[Saved entries]
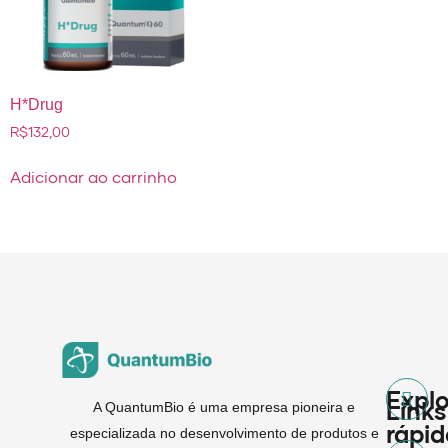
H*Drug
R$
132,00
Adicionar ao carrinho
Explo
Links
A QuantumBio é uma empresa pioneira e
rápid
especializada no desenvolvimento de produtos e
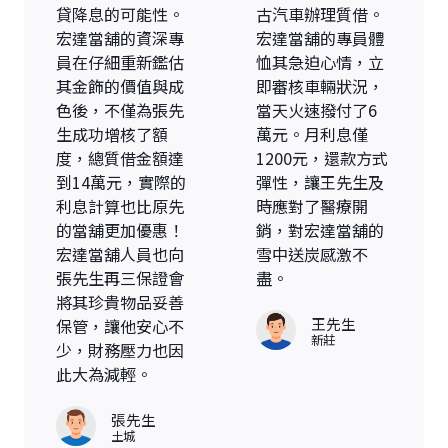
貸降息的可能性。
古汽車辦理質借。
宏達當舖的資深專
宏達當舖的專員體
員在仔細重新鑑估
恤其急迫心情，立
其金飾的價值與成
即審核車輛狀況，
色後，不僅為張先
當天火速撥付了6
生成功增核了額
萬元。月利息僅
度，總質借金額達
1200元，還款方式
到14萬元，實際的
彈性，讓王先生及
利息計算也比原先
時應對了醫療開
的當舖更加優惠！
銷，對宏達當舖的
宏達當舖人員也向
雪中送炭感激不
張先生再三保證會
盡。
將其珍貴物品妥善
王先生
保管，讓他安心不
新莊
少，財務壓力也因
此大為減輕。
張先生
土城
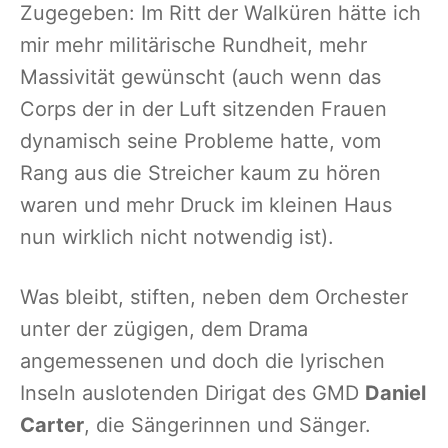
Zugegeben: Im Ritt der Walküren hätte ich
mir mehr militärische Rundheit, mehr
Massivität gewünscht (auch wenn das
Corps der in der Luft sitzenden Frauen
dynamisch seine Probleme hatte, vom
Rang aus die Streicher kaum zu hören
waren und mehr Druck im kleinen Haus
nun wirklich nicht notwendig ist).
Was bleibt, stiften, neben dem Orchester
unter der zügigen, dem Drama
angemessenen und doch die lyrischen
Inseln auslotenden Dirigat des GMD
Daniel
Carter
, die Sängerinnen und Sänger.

---

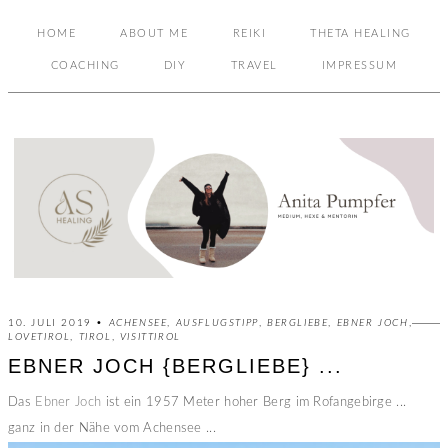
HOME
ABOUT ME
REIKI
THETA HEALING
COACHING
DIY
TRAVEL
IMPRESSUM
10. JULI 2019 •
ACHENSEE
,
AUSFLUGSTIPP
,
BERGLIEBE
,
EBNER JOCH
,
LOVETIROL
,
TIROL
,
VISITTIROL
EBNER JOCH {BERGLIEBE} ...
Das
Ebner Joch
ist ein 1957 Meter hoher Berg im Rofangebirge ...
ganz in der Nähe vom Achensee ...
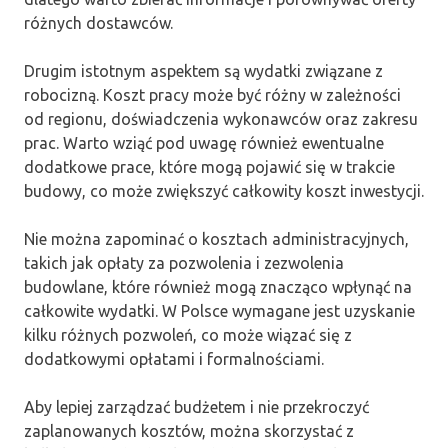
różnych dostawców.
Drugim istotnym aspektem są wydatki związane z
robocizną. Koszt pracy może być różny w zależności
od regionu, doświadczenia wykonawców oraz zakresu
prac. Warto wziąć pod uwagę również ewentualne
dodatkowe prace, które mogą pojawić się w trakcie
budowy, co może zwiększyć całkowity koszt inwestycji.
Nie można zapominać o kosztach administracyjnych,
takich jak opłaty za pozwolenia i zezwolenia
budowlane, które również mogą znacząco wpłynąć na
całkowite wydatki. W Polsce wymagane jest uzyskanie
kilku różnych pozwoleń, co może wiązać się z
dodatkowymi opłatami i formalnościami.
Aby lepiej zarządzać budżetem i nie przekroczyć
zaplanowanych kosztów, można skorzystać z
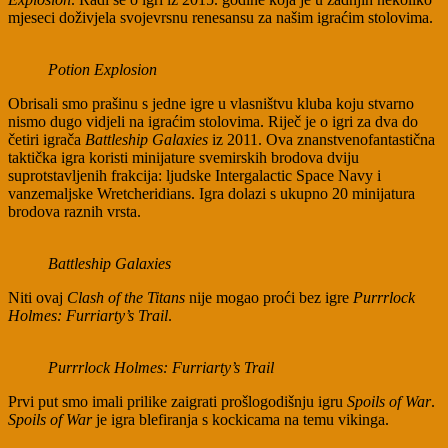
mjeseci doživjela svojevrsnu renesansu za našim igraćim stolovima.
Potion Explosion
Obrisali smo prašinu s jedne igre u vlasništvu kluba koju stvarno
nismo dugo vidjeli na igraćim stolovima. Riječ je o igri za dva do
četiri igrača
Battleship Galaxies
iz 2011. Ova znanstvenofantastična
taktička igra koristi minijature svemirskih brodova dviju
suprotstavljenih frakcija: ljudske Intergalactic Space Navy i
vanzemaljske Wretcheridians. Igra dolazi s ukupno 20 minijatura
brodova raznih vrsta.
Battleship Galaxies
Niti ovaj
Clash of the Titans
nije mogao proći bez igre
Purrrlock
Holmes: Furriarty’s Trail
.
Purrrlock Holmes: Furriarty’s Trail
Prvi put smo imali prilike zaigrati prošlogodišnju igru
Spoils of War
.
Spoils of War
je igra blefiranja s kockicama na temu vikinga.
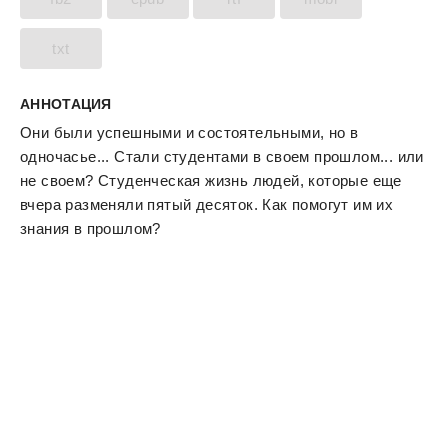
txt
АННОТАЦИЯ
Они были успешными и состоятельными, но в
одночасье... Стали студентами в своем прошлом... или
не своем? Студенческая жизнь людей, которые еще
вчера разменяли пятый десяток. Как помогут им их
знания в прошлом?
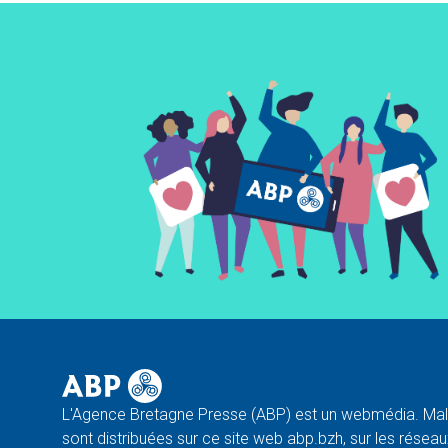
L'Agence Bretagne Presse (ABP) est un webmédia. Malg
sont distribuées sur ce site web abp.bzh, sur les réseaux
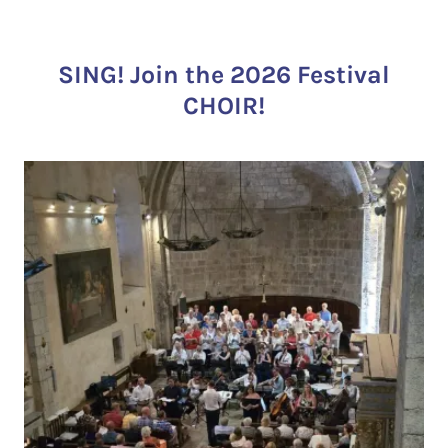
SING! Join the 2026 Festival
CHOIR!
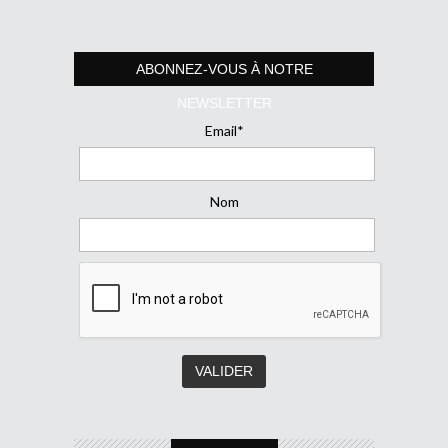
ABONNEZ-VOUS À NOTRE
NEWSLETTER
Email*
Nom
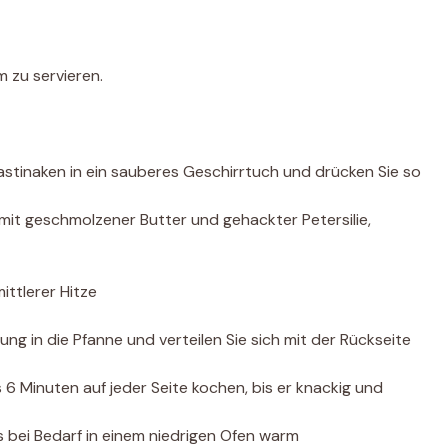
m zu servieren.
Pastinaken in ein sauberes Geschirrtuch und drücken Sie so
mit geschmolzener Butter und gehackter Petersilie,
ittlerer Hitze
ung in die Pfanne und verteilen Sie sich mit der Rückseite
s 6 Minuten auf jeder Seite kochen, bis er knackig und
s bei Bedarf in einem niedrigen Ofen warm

## BRIEF
Using the entries above, repeat exactly the lines from the one with "не своем? Студенческая" to the one with "s bei Bedarf in einem niedrigen Ofen warm", both included, and leave the pictures behind.

## THE COMPLETED TASK
не своем? Студенческая жизнь людей, которые еще
вчера разменяли пятый десяток. Как помогут им их
знания в прошлом?
L'Agence Bretagne Presse (ABP) est un webmédia. Malg
sont distribuées sur ce site web abp.bzh, sur les réseaux
SING! Join the 2026 Festival
CHOIR!
ABONNEZ-VOUS À NOTRE
NEWSLETTER
Email*
Nom
m zu servieren.
Pastinaken in ein sauberes Geschirrtuch und drücken Sie so
mit geschmolzener Butter und gehackter Petersilie,
ittlerer Hitze
ung in die Pfanne und verteilen Sie sich mit der Rückseite
s 6 Minuten auf jeder Seite kochen, bis er knackig und
s bei Bedarf in einem niedrigen Ofen warm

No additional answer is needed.